### TASK STATEMENT
Each line of the records below that holds "theoretical" should be returned.

### DATA SUPPLIED

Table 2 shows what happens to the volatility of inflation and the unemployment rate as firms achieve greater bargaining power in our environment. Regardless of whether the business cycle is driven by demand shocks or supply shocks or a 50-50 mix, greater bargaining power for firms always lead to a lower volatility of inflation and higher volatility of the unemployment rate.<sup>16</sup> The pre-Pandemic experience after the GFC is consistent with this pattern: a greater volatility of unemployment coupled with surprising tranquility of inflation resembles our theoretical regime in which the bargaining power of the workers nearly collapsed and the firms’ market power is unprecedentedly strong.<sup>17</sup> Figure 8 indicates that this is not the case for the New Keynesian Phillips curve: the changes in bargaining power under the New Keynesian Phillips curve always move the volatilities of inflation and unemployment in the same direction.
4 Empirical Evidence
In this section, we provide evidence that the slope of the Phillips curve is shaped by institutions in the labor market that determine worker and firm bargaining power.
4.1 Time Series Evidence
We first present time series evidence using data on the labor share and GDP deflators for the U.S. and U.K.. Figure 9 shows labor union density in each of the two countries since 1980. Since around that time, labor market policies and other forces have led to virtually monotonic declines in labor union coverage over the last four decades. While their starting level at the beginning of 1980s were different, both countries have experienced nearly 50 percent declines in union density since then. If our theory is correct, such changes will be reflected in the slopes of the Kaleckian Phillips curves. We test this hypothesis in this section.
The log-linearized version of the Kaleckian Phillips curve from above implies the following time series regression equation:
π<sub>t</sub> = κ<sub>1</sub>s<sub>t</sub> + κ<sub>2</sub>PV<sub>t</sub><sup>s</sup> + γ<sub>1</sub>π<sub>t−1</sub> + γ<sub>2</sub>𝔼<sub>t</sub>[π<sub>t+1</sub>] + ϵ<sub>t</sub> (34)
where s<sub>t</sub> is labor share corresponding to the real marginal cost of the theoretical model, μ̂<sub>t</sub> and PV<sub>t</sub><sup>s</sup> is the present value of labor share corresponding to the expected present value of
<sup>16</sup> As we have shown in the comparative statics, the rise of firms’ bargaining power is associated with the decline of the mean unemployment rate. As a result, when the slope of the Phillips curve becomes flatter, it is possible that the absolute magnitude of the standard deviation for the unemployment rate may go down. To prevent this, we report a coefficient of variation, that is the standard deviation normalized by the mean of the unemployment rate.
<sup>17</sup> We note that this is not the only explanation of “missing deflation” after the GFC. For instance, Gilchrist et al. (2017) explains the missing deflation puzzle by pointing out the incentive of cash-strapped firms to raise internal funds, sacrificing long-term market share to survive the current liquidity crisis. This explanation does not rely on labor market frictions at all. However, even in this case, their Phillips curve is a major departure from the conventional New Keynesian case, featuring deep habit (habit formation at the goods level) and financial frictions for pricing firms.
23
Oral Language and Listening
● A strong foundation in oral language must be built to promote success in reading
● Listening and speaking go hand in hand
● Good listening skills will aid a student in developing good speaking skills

* * *

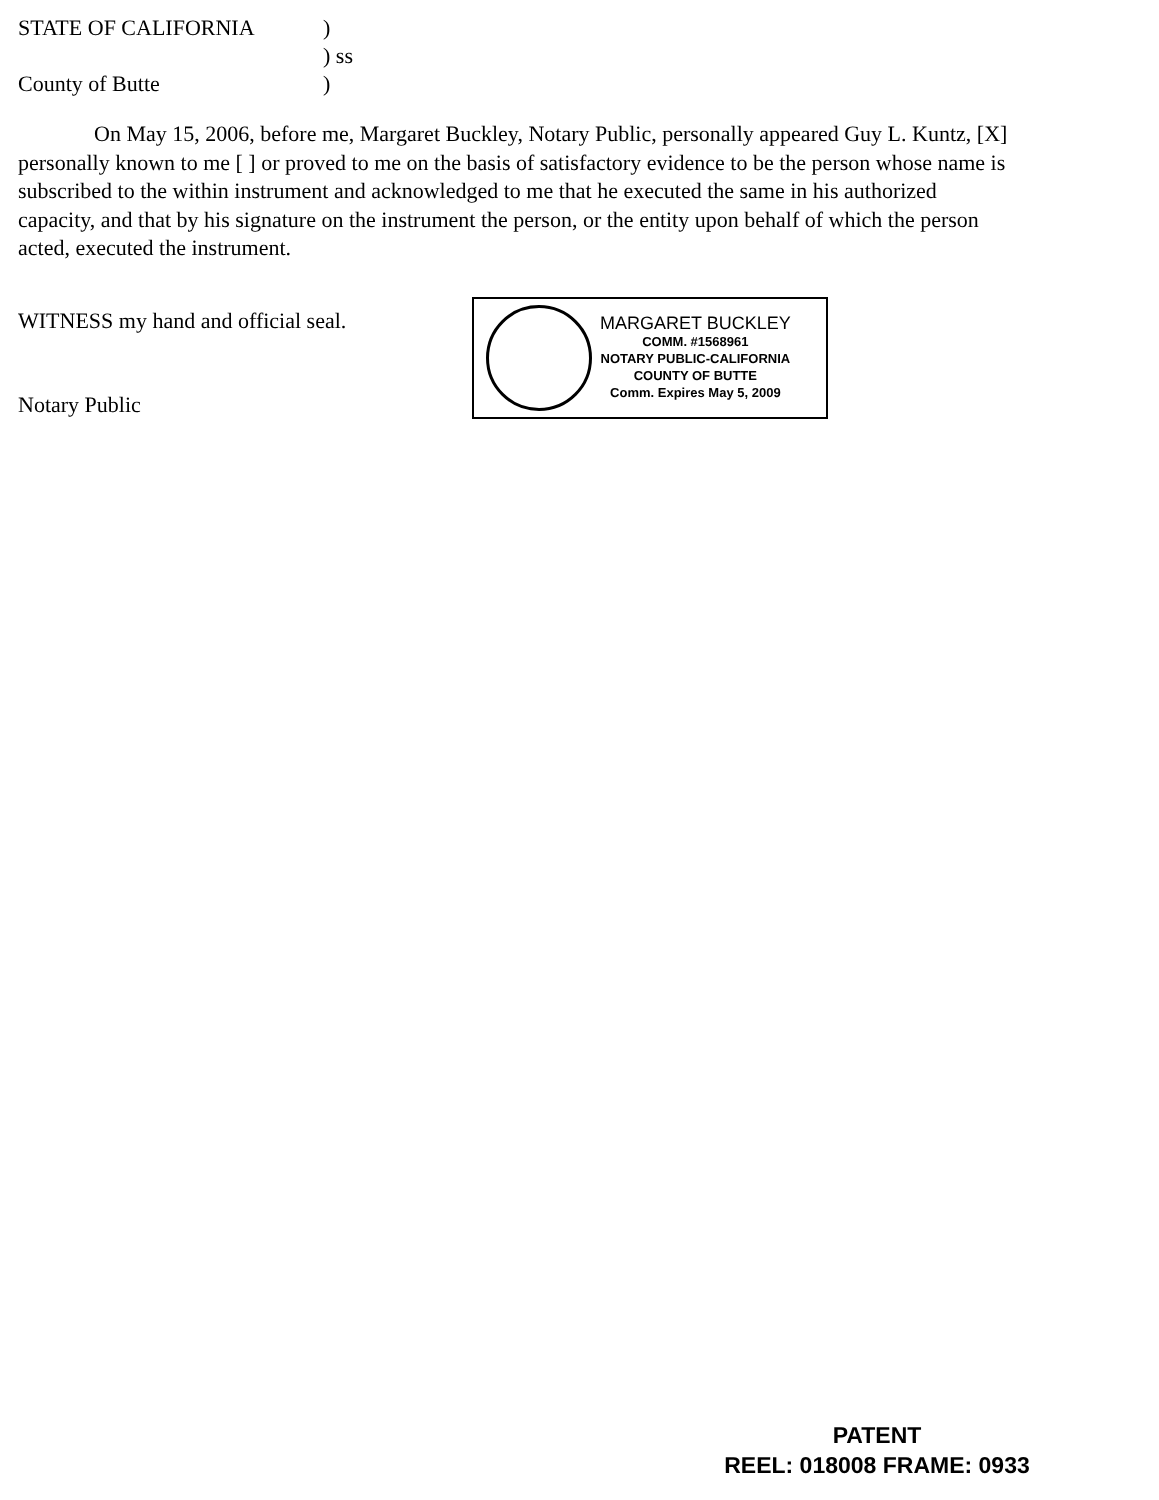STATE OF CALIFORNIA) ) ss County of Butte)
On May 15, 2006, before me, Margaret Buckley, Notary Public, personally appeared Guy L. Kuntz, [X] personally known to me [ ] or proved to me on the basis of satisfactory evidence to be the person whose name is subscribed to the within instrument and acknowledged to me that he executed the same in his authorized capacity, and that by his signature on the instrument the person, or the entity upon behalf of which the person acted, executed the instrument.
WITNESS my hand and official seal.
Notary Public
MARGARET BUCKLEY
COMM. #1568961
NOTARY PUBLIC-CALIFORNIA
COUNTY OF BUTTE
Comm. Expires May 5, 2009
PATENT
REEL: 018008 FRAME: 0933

### TASK SOLUTION
Table 2 shows what happens to the volatility of inflation and the unemployment rate as firms achieve greater bargaining power in our environment. Regardless of whether the business cycle is driven by demand shocks or supply shocks or a 50-50 mix, greater bargaining power for firms always lead to a lower volatility of inflation and higher volatility of the unemployment rate.<sup>16</sup> The pre-Pandemic experience after the GFC is consistent with this pattern: a greater volatility of unemployment coupled with surprising tranquility of inflation resembles our theoretical regime in which the bargaining power of the workers nearly collapsed and the firms’ market power is unprecedentedly strong.<sup>17</sup> Figure 8 indicates that this is not the case for the New Keynesian Phillips curve: the changes in bargaining power under the New Keynesian Phillips curve always move the volatilities of inflation and unemployment in the same direction.
where s<sub>t</sub> is labor share corresponding to the real marginal cost of the theoretical model, μ̂<sub>t</sub> and PV<sub>t</sub><sup>s</sup> is the present value of labor share corresponding to the expected present value of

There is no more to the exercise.